Иван Филиппович молчал, сообразив, видно, что нашла коса на камень и на крик Бабалы не возьмешь. А тот продолжал:
– Конечно, грех обижать наших тружеников-энтузиастов, – надеюсь, что и вы к ним относитесь, и насчет вас Мухаммед неправ.
– Точно, неправ! – горячо воскликнул Иван Филиппович, обрадовавшись возможности дать задний ход. – Это ж я в шутку – про шашлык-то. Мы ведь сознаем, какое великое дело делаем, и если даже в животах у нас пусто, так не ноем. Наша бригада дает полтора плана – так, Мухаммед?.. А надо будет – мы перекроем план и вдесятеро!
– Ничего не скажешь – молодцы! – похвалил Бабалы. – Так и впредь работайте. Цель перед вами действительно большая, так стремитесь к ней, невзирая ни на какие трудности и невзгоды!.. Только не подумайте, что я стараюсь заранее снять с себя ответственность за прорехи, неполадки в вашем быту. Любая нехватка – это трудность искусственная. И от руководства зависит, чтобы быт ваш был устроен и вам не на что было бы жаловаться. Обещаю, что мы рассмотрим вопрос о питании строителей и постараемся по возможности улучшить его. Но вот чего не могу обещать, так это рая в пустыне! Каракумы – это Каракумы. И дело строительное имеет свою специфику, ведь строитель – это кочевник, нынче он тут, завтра – на другом месте. Потому трудновато подвести под его быт прочный фундамент…
– Да разве мы не понимаем, товарищ начальник!
– Вот и хорошо, что понимаете. Мы, Иван Филиппович, еще таких дел с вами наворочаем!
Мухаммед поглядывал на Бабалы с явным неодобрением.
За скромной трапезой, которую сумел организовать расторопный Саша, разговор шел на самые различные темы.
Под конец Мухаммед сказал Бабалы;
– А это удачно получилось, что ты к нам завернул. Понимаешь, на этом отрезке трассы мы работу днями закончим. Может, ты знаешь, куда нам после перебираться?

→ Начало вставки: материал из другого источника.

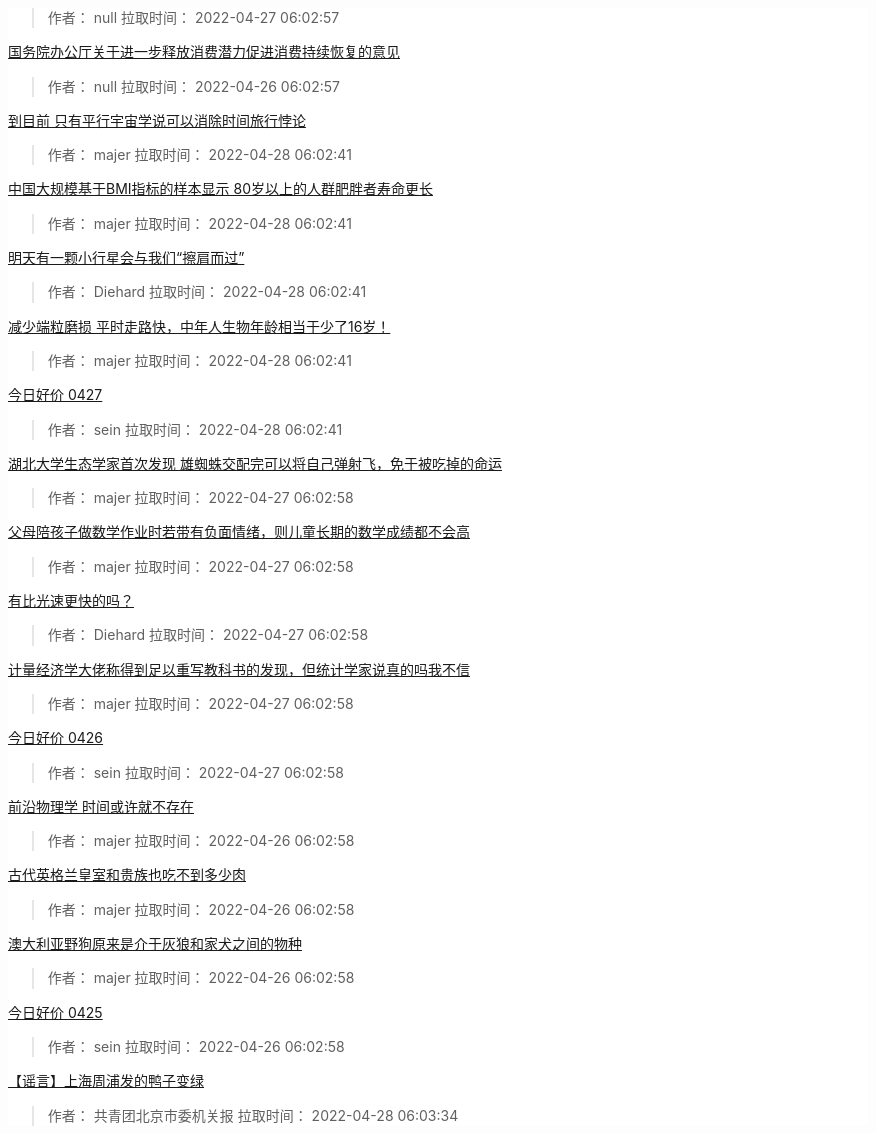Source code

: > 作者： null  拉取时间： 2022-04-27 06:02:57

 [国务院办公厅关于进一步释放消费潜力促进消费持续恢复的意见](http://www.gov.cn/zhengce/content/2022-04/25/content_5687079.htm)

> 作者： null  拉取时间： 2022-04-26 06:02:57

 [到目前 只有平行宇宙学说可以消除时间旅行悖论](http://jandan.net/p/110632)

> 作者： majer  拉取时间： 2022-04-28 06:02:41

 [中国大规模基于BMI指标的样本显示 80岁以上的人群肥胖者寿命更长](http://jandan.net/p/110631)

> 作者： majer  拉取时间： 2022-04-28 06:02:41

 [明天有一颗小行星会与我们“擦肩而过”](http://jandan.net/p/110634)

> 作者： Diehard  拉取时间： 2022-04-28 06:02:41

 [减少端粒磨损  平时走路快，中年人生物年龄相当于少了16岁！](http://jandan.net/p/110627)

> 作者： majer  拉取时间： 2022-04-28 06:02:41

 [今日好价 0427](http://jandan.net/p/110633)

> 作者： sein  拉取时间： 2022-04-28 06:02:41

 [湖北大学生态学家首次发现 雄蜘蛛交配完可以将自己弹射飞，免于被吃掉的命运](http://jandan.net/p/110630)

> 作者： majer  拉取时间： 2022-04-27 06:02:58

 [父母陪孩子做数学作业时若带有负面情绪，则儿童长期的数学成绩都不会高](http://jandan.net/p/110628)

> 作者： majer  拉取时间： 2022-04-27 06:02:58

 [有比光速更快的吗？](http://jandan.net/p/110629)

> 作者： Diehard  拉取时间： 2022-04-27 06:02:58

 [计量经济学大佬称得到足以重写教科书的发现，但统计学家说真的吗我不信](http://jandan.net/p/110616)

> 作者： majer  拉取时间： 2022-04-27 06:02:58

 [今日好价 0426](http://jandan.net/p/110626)

> 作者： sein  拉取时间： 2022-04-27 06:02:58

 [前沿物理学 时间或许就不存在](http://jandan.net/p/110625)

> 作者： majer  拉取时间： 2022-04-26 06:02:58

 [古代英格兰皇室和贵族也吃不到多少肉](http://jandan.net/p/110621)

> 作者： majer  拉取时间： 2022-04-26 06:02:58

 [澳大利亚野狗原来是介于灰狼和家犬之间的物种](http://jandan.net/p/110622)

> 作者： majer  拉取时间： 2022-04-26 06:02:58

 [今日好价 0425](http://jandan.net/p/110624)

> 作者： sein  拉取时间： 2022-04-26 06:02:58

 [【谣言】上海周浦发的鸭子变绿](https://vp.fact.qq.com/article?id=8bfe2f902ae9d1b0bd8c0027560cf850)

> 作者： 共青团北京市委机关报  拉取时间： 2022-04-28 06:03:34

– Пока не знаю. Но скоро выясню и извещу тебя. Уже подберу местечко погорячей…
– Нам и тут не довелось прохлаждаться.
– Вижу. В общем, жди указаний. Ну, а нам пора в путь-дорогу.
Все поднялись. Иван Филиппович, размякший то ли от еды, то ли от разговора с «начальством» на равных и дружелюбного тона Бабалы, радушно предложил:
– А то задержались бы на денек, товарищ начальник. Уж я бы сварганил для вас угощение познатней, чем этот рыжий телок…
– Спасибо, Иван Филиппович. Вы лучше проройте лишний метр канала – это доставит мне удовольствие куда большее, чем самая роскошная еда!
– Ха, метр!.. Прикажите – я сто пророю!
– Эк хватил! – осклабился Нуры. – Ты еще скажи, что докопаешься до центра Земли!
Иван Филиппович вздохнул:
– Эх, братец, мне бы твой язык, так я достал бы им и до Америки!.. Или и без канала перелил бы воду Амударьи на целинные земли.
Все рассмеялись.
И когда Нуры уже тронул свой «газик» с места, позади долго еще слышался смех экскаваторщиков.